**Task item:** Only the lines holding the string "期間限定" are needed; copy each of them from the data.

· · ·

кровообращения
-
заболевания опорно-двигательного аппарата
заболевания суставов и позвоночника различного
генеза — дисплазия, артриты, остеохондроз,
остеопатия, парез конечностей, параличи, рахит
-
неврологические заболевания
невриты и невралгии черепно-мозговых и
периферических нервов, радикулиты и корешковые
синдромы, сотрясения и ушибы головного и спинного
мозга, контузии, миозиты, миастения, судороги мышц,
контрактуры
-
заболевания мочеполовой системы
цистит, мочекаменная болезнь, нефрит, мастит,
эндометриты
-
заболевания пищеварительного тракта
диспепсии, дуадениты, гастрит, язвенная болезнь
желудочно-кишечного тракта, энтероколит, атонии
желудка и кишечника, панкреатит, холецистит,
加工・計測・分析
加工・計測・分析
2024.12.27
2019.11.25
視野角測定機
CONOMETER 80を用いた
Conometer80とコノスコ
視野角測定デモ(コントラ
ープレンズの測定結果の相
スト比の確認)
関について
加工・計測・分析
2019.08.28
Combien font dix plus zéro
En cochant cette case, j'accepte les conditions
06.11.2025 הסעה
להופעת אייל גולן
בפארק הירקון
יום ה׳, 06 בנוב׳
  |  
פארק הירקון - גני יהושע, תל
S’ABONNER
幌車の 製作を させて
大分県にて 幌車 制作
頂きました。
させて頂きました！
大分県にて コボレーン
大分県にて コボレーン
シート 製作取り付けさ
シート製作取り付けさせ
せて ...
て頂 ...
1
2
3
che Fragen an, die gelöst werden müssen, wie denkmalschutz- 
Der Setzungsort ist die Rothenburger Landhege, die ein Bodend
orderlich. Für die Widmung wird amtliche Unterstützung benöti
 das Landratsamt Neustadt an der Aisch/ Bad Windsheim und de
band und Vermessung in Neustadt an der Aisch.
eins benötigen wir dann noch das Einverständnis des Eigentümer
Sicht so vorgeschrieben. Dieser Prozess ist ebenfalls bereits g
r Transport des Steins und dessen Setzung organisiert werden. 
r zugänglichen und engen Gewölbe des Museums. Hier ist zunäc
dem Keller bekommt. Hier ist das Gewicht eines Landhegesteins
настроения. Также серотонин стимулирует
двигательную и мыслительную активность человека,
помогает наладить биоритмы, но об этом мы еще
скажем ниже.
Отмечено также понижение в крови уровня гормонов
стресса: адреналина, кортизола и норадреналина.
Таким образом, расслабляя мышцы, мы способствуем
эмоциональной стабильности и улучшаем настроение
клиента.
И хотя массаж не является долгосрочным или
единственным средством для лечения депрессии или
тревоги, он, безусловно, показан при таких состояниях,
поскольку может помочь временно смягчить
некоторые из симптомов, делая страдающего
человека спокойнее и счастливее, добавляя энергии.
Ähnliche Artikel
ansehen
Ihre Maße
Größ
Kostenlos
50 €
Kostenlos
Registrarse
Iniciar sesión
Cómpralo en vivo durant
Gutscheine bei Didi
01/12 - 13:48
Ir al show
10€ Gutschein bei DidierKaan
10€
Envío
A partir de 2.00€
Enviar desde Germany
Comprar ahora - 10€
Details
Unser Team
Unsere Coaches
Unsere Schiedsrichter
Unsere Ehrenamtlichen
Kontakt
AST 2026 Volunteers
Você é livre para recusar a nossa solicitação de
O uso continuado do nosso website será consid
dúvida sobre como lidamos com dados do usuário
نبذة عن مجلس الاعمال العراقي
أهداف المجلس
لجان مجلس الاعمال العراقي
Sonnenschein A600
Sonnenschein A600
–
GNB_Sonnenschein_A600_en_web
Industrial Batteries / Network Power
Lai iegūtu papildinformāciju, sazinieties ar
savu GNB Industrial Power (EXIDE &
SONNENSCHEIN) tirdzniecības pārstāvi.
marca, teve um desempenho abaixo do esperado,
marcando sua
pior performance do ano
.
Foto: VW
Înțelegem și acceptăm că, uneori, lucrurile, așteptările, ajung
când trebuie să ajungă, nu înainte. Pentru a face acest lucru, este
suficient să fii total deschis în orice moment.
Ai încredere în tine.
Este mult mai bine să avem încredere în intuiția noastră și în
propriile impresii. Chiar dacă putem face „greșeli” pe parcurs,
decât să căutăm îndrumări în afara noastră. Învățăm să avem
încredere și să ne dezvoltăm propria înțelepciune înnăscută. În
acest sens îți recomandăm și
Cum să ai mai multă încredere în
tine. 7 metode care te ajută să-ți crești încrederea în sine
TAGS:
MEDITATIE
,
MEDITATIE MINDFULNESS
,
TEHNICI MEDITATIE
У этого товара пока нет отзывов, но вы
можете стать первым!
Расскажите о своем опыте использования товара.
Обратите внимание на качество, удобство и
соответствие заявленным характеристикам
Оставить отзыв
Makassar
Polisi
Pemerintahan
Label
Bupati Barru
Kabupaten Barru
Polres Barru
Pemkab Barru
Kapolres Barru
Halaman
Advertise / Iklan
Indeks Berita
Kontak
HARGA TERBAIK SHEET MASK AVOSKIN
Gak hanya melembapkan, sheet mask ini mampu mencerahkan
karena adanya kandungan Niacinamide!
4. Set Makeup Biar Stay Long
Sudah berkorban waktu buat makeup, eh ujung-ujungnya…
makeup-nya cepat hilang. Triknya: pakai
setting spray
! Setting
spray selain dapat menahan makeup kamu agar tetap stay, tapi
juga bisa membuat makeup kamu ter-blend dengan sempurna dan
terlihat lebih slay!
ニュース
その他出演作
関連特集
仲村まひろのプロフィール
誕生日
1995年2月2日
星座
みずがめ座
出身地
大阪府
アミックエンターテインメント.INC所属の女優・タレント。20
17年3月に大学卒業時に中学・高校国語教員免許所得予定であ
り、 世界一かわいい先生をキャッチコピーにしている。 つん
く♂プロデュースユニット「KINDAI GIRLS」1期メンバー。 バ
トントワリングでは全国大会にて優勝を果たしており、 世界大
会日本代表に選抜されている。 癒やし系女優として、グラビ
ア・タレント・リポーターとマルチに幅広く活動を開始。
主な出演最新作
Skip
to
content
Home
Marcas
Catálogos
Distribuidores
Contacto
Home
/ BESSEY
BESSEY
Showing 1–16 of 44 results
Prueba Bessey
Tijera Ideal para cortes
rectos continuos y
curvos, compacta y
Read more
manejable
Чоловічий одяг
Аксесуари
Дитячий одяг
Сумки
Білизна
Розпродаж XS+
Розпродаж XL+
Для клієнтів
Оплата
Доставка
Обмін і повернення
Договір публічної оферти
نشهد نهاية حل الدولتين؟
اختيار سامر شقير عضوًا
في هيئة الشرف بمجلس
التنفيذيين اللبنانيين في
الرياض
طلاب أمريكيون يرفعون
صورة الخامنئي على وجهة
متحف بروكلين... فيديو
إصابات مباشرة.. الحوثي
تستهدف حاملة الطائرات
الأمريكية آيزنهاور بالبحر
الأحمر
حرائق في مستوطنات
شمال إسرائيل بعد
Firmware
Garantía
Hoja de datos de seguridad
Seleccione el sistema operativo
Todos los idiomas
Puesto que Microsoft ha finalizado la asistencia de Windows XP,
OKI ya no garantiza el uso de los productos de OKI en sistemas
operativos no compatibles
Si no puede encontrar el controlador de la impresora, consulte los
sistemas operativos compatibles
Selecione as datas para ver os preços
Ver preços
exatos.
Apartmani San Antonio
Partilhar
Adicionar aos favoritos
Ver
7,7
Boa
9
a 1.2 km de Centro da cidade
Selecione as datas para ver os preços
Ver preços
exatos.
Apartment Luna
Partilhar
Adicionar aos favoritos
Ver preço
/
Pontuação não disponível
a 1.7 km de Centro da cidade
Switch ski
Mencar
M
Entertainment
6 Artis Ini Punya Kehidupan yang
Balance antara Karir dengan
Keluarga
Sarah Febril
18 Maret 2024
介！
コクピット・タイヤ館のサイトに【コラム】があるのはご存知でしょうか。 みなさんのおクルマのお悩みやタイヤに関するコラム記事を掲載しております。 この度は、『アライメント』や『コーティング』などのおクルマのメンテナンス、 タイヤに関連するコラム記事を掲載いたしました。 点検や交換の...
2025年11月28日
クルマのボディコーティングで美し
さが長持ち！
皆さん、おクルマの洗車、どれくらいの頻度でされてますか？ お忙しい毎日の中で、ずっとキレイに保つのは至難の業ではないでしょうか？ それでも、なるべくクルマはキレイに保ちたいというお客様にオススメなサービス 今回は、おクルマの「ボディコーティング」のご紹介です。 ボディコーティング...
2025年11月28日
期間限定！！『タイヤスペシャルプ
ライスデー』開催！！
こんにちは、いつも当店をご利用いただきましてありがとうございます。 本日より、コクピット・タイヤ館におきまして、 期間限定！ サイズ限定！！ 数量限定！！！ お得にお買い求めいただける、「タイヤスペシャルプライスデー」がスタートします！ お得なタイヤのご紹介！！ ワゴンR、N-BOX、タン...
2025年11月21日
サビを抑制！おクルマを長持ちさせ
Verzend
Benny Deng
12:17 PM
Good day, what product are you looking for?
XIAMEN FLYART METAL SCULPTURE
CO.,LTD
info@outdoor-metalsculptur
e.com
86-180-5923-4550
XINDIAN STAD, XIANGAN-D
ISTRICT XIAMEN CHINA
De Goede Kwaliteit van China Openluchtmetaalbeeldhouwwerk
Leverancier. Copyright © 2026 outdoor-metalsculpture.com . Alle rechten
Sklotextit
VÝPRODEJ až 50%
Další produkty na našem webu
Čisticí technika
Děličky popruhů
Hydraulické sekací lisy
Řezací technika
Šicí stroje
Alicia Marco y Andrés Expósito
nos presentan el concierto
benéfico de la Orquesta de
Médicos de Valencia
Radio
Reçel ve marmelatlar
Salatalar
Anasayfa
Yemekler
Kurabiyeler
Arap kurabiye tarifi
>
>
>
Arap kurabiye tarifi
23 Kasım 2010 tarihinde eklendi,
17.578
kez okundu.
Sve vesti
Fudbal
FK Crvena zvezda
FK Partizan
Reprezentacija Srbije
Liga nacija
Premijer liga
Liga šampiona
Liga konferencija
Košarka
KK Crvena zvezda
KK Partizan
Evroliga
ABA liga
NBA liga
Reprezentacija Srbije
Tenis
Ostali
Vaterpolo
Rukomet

· · ·

**Answer to the exercise:**
期間限定！！『タイヤスペシャルプ
こんにちは、いつも当店をご利用いただきましてありがとうございます。 本日より、コクピット・タイヤ館におきまして、 期間限定！ サイズ限定！！ 数量限定！！！ お得にお買い求めいただける、「タイヤスペシャルプライスデー」がスタートします！ お得なタイヤのご紹介！！ ワゴンR、N-BOX、タン...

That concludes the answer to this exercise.